This winter (or should I say eight months) has been, how can I put it…educational. I think a lot of being a parent is educational and our best teachers are the little ones right in front of us. I have learned a lot about myself since becoming a parent. There are parts of me I am definitely not proud of, but parts that are slowly starting to flourish. One thing I find very challenging in life is making decisions under pressure or when I’m tired. Over the last eight months, I would say that challenge has been tested on a number of occasions. Sometimes I manage. Other times, I really don’t. Poppi has had four admissions to the Children’s Hospital in the last eight months. It’s not something I have felt particularly worried about, as I know she’ll always be ok, but it doesn’t half stretch me to the absolute limits of my capacity. The suddenness at which she deteriorates gives us little to no prior warning and before we know it we’re back in out of hours or at A&E having to make on-the-spot decisions about work, staying in hospital, childcare for the rest of the week etc etc. Patience is another of the skills I am less good at, but the endless hours of waiting have been good opportunities for me to practice. However, what I have found most ‘educational’ about the last eight months is the way in which Poppi has processed the events for herself.
Play. Why do children play? Simple really, yet we take it for granted. Play is the way in which children communicate. Play is the way in which children take ownership and gain an understanding of their situations around them. Play is so important to children and all too readily, as adults, we deny them this opportunity.
“There’s no time, we have to get out.”
“Your doll isn’t poorly, now come on and brush your teeth.”
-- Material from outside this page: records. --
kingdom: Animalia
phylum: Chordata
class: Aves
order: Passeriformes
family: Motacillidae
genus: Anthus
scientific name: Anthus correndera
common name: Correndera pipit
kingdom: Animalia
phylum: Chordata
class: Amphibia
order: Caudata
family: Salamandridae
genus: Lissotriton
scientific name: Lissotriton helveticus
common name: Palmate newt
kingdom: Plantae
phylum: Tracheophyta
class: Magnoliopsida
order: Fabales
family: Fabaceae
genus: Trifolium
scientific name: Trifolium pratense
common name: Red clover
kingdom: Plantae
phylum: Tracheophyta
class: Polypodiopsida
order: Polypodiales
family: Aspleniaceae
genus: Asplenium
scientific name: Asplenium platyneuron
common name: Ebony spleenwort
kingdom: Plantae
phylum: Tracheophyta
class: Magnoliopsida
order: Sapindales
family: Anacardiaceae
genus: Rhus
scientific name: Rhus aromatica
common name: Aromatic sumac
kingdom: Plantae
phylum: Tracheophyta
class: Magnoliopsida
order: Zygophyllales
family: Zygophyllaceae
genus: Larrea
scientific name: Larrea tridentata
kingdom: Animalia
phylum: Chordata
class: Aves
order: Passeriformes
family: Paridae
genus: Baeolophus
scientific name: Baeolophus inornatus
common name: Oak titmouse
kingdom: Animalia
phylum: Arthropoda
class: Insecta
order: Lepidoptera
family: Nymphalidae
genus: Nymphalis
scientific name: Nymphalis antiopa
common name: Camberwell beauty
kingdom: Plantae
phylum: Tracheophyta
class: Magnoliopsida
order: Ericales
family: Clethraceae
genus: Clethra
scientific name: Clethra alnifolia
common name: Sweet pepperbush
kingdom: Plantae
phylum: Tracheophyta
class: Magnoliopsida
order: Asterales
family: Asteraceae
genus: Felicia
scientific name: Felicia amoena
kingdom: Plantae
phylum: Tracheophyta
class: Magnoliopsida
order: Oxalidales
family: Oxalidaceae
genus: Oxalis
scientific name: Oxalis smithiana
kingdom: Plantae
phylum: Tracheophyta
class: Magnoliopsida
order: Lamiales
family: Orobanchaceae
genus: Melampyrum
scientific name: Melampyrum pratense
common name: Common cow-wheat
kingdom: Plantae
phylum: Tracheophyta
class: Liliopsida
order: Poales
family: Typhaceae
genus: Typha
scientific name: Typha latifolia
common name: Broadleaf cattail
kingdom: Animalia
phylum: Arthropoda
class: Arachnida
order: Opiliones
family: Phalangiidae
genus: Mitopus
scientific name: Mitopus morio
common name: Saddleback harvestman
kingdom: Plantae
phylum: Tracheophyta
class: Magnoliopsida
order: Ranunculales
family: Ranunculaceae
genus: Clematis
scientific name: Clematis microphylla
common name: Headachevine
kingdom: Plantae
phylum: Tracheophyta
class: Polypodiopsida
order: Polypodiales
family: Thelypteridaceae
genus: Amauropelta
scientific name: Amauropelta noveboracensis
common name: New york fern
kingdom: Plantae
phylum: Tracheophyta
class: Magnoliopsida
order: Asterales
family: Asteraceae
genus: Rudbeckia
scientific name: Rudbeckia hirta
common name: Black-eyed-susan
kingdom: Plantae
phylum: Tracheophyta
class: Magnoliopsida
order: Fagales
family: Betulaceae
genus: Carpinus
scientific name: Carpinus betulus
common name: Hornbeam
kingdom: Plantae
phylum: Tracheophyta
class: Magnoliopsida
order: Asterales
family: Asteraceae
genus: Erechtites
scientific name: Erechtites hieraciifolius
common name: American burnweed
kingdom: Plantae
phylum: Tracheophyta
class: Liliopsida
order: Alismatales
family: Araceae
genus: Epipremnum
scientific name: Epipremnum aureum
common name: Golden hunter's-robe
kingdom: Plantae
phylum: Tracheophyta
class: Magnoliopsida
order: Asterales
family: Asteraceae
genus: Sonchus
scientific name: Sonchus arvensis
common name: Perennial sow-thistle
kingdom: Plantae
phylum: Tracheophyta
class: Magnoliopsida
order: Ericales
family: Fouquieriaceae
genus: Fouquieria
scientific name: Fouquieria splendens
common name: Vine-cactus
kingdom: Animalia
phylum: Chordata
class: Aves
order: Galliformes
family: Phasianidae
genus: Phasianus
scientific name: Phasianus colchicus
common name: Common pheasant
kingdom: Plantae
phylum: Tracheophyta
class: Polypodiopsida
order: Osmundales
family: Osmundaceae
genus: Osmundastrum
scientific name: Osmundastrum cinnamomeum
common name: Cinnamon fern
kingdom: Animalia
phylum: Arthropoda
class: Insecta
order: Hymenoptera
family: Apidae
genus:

“Do we have to play this again, I’ve played it so many times
Any of these sound familiar? I have noticed that when Poppi’s little doll, Amy, is feeling poorly, within a day or two, Poppi herself has come down with something. Children communicate through play. They use toys to help them express and understand how they feel. We, as adults, have a great responsibility to hear what the toys are telling us. I have just finished working (through Play Therapy) with a wonderful child who has used play incredibly to explain something of the traumatic start to their life. During one session the child was attacking a land they had created. The poor creatures in the land couldn’t catch a break. It turned out that the creatures possessed something very precious to the attacker. The reason the attacker was attacking was because it had lost this something precious. I wondered if the child had ever lost anything precious. The child replied, “If my mum had been nice, she would have been precious and I’ve lost her”. I was so interested in how the toys helped the child to express the loss and anger they felt. And, this is only one small example.
Since the hospital trips Poppi’s play has centered around…wait for it…doctors. She has a doctors kit (which the hospital have kindly added to) and her poor toys are constantly needing trips to the doctors. The repetition of play allows a child to eventually gain mastery as they reach an understanding and accept the outcome. The usual illness for Poppi’s toys is a chest infection, in need of oxygen, or sickness. All symptoms Poppi has experienced over the last eight months. She got a new hospital set for her birthday and I sneakily observed some of her play. The things she said as she was playing were all remarks she had heard during one trip or another. The imagination is influenced by reality and the play helps the two become distinguishable.
I think this is a wakeup call for all of us. It is so important to process difficult events so that we come through them without the adverse effects of trauma, regardless of how big or small. Children learn from these play experiences and in turn, we learn from their experiences. However, do we ever stop to process our learning? I feel like I’ve just done that in writing this blog.
Perhaps I should go and play now.
Helen Dawah says
A very thoughtful piece!
Hello, I'm sorry to hear Poppi hasn't been well recently - thanks for sharing about it. Some friends of mine are spending lots of time in hospital at the moment, as their son is having cancer treatment. It's been really interesting seeing him, and his little sister, incorporate all things cancer/hospital into their play... Thanks for sharing and helping me understand how important it is when they do this! Charlie x
Ness Morse says
This is so interesting. Thank you. Last October Roxy went to a&e with a horrible cut lip. It was awful for her. It was also traumatic for me. I don’t think I processed it well enough and the shock stayed with me closely for over a week. Even now when I think back I have a rush of negative feelings.
Maybe I should dig out the doctor’s kit....
I agree, kids do process and learn things through play. We often use play or role play to help explain things to our son and we find he reacts really well to it.
From the other side of the conversation as a doctor working in a children’s hospital at the moment it amazing to see the power of play and experience for little ones. Very sweet hearing lots of things I say to kids being played out in playmobil!
Eli Pacheco says
Poppi is so sweet. I've observed my kids working through things by play. Madison was young for 9/11, and she played at the U.S. catching Saddam Hussein! It's just what she's learned in the news and feared for herself, I suppose.
It's adorable and healthy for Poppi to play this way. It's admirable and adorable for you to realize this and to listen in on her, too.